● WHAT NEEDS TO BE DONE
Scan the entries for "гравировкой". Every line that holds it is to be copied.

● EXERCISE INPUTS
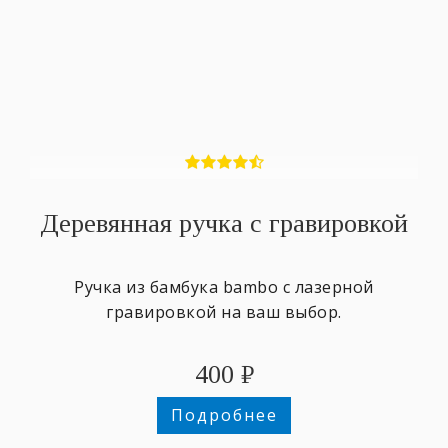
Деревянная ручка с гравировкой
Ручка из бамбука bambo с лазерной
гравировкой на ваш выбор.
400
₽
Подробнее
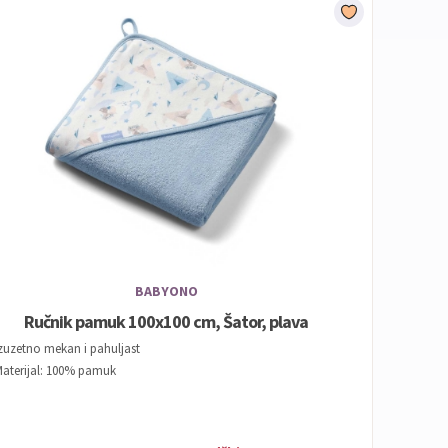
BABYONO
Ručnik pamuk 100x100 cm, Šator, plava
zuzetno mekan i pahuljast
aterijal: 100% pamuk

● SOLUTION FOR THIS EXERCISE
Деревянная ручка с гравировкой
гравировкой на ваш выбор.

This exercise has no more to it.